Qué hacer →
1 - Reescribe como lista breve el párrafo del texto sobre la creencia moral y la política que empieza con «De nuevo: en el horizonte liberal», conservando sus ideas principales.
2 - Según el texto sobre la creencia moral y la política, ¿a qué es relativa la moral?

Texto para revisar →

Entonces vale la pena volver a preguntar: ¿es posible hacer política desde la creencia moral? Creo que no, porque es imposible crear desde una moral aquellos marcos institucionales y legales que permitan la convivencia de diferentes morales; no es posible crear marcos institucionales y legales desde la creencia moral que parte del principio de que el otro está mal justamente por sus creencias morales. La moral es algo relativo a la deliberación y a la acción personal. Lo mismo aplica para el juicio moral. Vamos: no emitir juicios sobre la conducta y la vida de los demás se antoja imposible. Pero el juicio moral sólo puede ser eso; un enunciado axiológico emitido desde una perspectiva personal que si bien califica a otros no implica que esos otras tengan que asumir una conducta o un modo de vida diferente. No se puede obligar a los otros a asumir otra moral (a menos que lo haga por convencimiento) y no se les puede castigar por mantener las propias (con reclusión o exclusión).


De nuevo: en el horizonte liberal, aplicar medidas legales por lo que se piensa y se dice desde un mundo de creencias, es una contradicción. La creencia moral es un ámbito personal que puede ser interpelado moralmente, que puede ameritar juicios morales, pero que no puede ser invadida por lo público. Pero se trataría también de ir de regreso. Lo público, para el caso, también es el límite de lo privado. Así como esta esfera no puede ser invadida, tampoco se puede superponer lo privado a lo público; no se puede ordenar lo público desde un mundo particular de creencias sin generar violencioa. Vamos: el mundo de creencias que conforma una moral no puede universalizarse sin más.

Ítems de cuestionario basados en gráficos:
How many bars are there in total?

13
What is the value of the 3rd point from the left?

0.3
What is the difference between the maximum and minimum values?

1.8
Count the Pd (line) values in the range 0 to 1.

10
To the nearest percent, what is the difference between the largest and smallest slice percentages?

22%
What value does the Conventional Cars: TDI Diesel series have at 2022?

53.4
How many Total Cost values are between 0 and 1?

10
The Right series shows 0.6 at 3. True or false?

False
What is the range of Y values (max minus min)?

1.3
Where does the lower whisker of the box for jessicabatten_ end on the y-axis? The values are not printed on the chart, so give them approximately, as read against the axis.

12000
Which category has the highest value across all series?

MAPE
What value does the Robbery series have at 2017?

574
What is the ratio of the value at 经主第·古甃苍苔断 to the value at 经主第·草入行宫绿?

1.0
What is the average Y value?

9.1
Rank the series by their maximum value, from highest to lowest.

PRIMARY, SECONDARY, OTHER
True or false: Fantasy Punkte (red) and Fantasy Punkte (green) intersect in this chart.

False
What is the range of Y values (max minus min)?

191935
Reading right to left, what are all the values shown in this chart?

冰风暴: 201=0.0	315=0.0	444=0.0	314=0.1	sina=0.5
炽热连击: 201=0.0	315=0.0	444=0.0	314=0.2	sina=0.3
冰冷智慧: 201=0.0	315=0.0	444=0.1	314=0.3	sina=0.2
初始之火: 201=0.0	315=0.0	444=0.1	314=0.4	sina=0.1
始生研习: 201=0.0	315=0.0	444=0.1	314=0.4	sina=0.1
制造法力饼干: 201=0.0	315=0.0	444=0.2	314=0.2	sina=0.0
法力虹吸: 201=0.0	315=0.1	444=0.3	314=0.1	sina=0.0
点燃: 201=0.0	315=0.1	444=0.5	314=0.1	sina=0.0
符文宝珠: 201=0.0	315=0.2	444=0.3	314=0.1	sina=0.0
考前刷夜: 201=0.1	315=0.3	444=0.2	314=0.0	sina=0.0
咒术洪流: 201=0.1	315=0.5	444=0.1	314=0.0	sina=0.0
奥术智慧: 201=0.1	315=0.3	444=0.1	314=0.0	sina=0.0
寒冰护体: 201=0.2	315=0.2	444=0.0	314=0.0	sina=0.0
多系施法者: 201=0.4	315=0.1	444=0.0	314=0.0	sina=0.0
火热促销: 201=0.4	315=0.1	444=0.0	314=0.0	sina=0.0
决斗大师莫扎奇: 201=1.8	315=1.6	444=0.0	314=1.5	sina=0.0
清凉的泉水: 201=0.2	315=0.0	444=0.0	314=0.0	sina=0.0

Respuestas →
1 -
- En el horizonte liberal, aplicar medidas legales por lo que se piensa y se dice desde un mundo de creencias es una contradicción.
- La creencia moral es un ámbito personal: puede ser interpelada y juzgada moralmente, pero lo público no puede invadirla.
- A la inversa, lo público también es el límite de lo privado: no se puede ordenar lo público desde un mundo particular de creencias sin generar violencia.
- El mundo de creencias que conforma una moral no puede universalizarse sin más.

2 - A la deliberación y a la acción personal.